Nanny McPhee

In Nanny McPhee Emma Thompson tries to break the forty-year stranglehold held on nanny related entertainment by Marry Poppins with her own take on the magical babysitter genre. Emma's entry owes a big debt to Julie Andrews, but differentiates itself just enough to avoid being labeled a blatant Nanny Poppins knockoff.

The seven Brown children are a horrible lot. They've just run off their 17th nanny by convincing her they ate the baby, and later tonight they'll tie up the cook and demolish her kitchen. Their ineffective single father (Colin Firth) is distraught. He's gone through every governess in town, there's no one left to watch his wild kids. To make matters worse, dear old Dad has one month to find a new bride, or Great Aunt Adelaide will cut their family out of her fortune, leaving them in the poorhouse and forcing pops to sell the kids into slave labor.
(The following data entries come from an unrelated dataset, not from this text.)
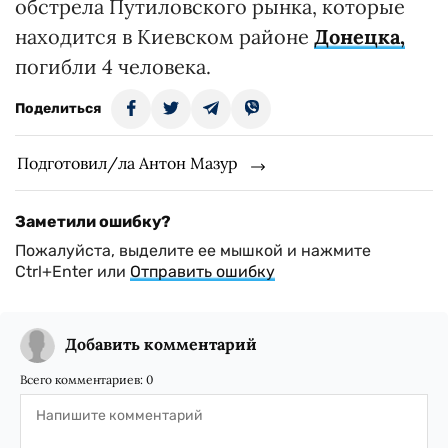
обстрела Путиловского рынка, которые
находится в Киевском районе
Донецка,
погибли 4 человека.
Поделиться
Подготовил/ла Антон Мазур
Заметили ошибку?
Пожалуйста, выделите ее мышкой и нажмите
Ctrl+Enter или
Отправить ошибку
Добавить комментарий
Всего комментариев:
0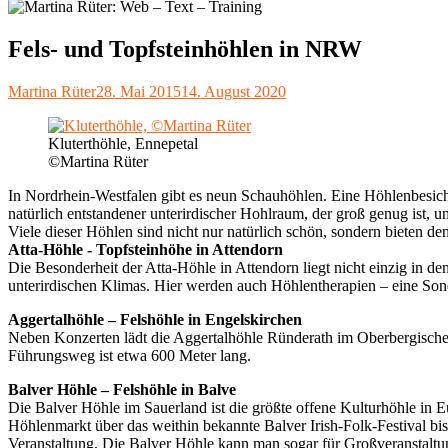
Fels- und Topfsteinhöhlen in NRW
Autor
Veröffentlicht
Martina Rüter
28. Mai 2015
14. August 2020
am
Kluterthöhle, Ennepetal
©Martina Rüter
In Nordrhein-Westfalen gibt es neun Schauhöhlen. Eine Höhlenbesichtig
natürlich entstandener unterirdischer Hohlraum, der groß genug ist,
Viele dieser Höhlen sind nicht nur natürlich schön, sondern bieten 
Atta-Höhle - Topfsteinhöhe in Attendorn
Die Besonderheit der Atta-Höhle in Attendorn liegt nicht einzig in d
unterirdischen Klimas. Hier werden auch Höhlentherapien – eine Son
Aggertalhöhle – Felshöhle in Engelskirchen
Neben Konzerten lädt die Aggertalhöhle Ründerath im Oberbergisch
Führungsweg ist etwa 600 Meter lang.
Balver Höhle – Felshöhle in Balve
Die Balver Höhle im Sauerland ist die größte offene Kulturhöhle in 
Höhlenmarkt über das weithin bekannte Balver Irish-Folk-Festival b
Veranstaltung. Die Balver Höhle kann man sogar für Großveranstaltu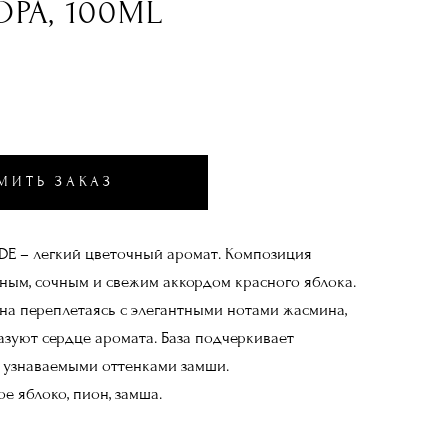
РА, 100ML
МИТЬ ЗАКАЗ
DE – легкий цветочный аромат. Композиция
ным, сочным и свежим аккордом красного яблока.
на переплетаясь с элегантными нотами жасмина,
азуют сердце аромата. База подчеркивает
 узнаваемыми оттенками замши.
е яблоко, пион, замша.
I guess selling his lavish mansion and laying off a few of their servants just isn't an option.

That's when there's a knock at the door. It's Nanny McPhee (Emma Thompson), a horrible looking woman covered in warts and sporting one unfortunately placed snaggletooth. She offers her services to Mr. Brown as a kiddie caretaker, and since he's desperate, he accepts. Nanny McPhee goes to work setting things right around the Brown house. She pounds her knobby old cane on the floor and semi-magical things seem to happen. She has five lessons to teach the children Brown, and when she's done they'll probably have learned a more besides. "When you need me but don't want me, I will stay," she says, "but when you want me and don't need me, I must go."

The kids of course don't want her, and do their best to run her off. But their resentment is short lived, and soon replaced by fear. Nanny McPhee tortures the Brown children into behaving. Her teaching method involves things like forcing them to drop their baby brother in a pot of boiling water, or giving them the measles as punishment for their misdeeds. McPhee's interaction with the Brown children is really rather humdrum, and during one of her magical teaching moments I heard the little boy sitting behind me ask his mother, "when is this going to be over?" We've got another hour to go kid.
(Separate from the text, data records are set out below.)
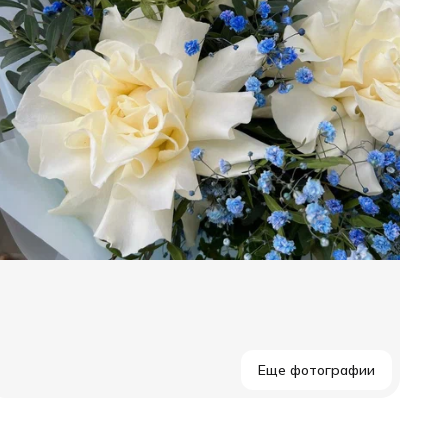
Еще фотографии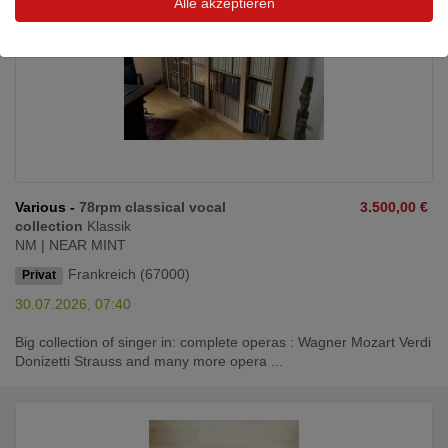
Alle akzeptieren
Various -
78rpm classical vocal
3.500,00 €
collection
Klassik
NM | NEAR MINT
Frankreich (67000)
Privat
30.07.2026, 07:40
Big collection of singer in: complete operas : Wagner Mozart Verdi
Donizetti Strauss and many more opera ...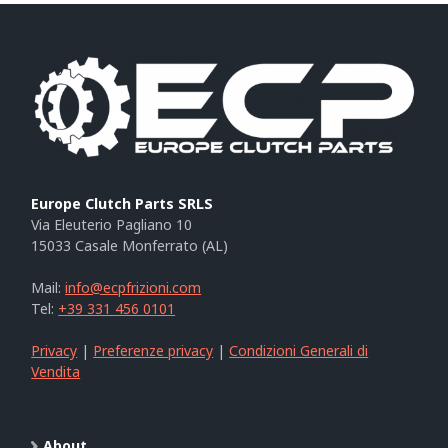
Europe Clutch Parts SRLS
Via Eleuterio Pagliano 10
15033 Casale Monferrato (AL)
Mail:
info@ecpfrizioni.com
Tel:
+39 331 456 0101
Privacy
|
Preferenze privacy
|
Condizioni Generali di
Vendita
About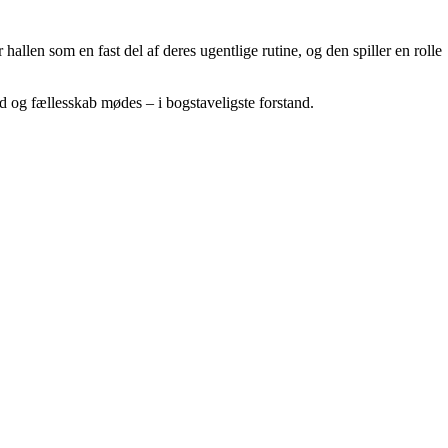
allen som en fast del af deres ugentlige rutine, og den spiller en rolle
og fællesskab mødes – i bogstaveligste forstand.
Weirdly enough, it is as a cartoony romance movie that McPhee comes closest to finding its footing. The family's scullery maid Evangeline (Kelly Macdonald) is desperately in love with Mr. Brown, though because of her station she keeps those feelings to herself. Mr. Brown for his part may have feelings for her, but if he does that pesky class system is probably in the way again. Kelly Macdonald, whom you may remember as Peter Pan in Finding Neverland, does wonderful work as Evangeline. To me she's the real heart of this film, and the only character anyone in the audience is likely to be particularly interested in. Mr. Brown's awkward quest for a bride and Evangeline's quietly proper longing keep McPhee's heart beating even when some of the Nanny's shtick is dead on arrival.
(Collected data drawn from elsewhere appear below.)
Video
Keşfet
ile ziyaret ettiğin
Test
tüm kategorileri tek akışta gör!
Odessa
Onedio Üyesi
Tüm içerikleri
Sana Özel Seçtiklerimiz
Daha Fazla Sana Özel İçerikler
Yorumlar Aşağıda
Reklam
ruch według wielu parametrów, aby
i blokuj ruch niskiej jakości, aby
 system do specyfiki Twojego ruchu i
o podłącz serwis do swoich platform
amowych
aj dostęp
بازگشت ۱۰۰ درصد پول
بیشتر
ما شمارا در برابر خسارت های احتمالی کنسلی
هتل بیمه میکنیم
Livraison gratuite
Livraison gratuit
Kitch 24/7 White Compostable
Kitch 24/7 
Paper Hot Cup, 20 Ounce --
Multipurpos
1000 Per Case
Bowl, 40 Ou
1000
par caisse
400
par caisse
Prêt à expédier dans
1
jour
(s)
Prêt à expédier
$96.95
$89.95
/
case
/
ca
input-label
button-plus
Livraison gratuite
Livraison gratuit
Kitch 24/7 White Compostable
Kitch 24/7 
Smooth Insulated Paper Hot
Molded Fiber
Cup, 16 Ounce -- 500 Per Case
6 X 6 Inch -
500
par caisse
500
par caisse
The movie could have been improved with some of Mary Poppins' dancing penguins and maybe a song or two, but that's not a direction Nanny McPhee is interested in going. The production design is pretty and despite the impatience of the little boy behind me, that's probably enough to make it passable way to entertain your kids on a weekend. In some ways, parents may find more to enjoy in it than kids, since the little buggers are probably only there for the magic, of which there's not nearly enough.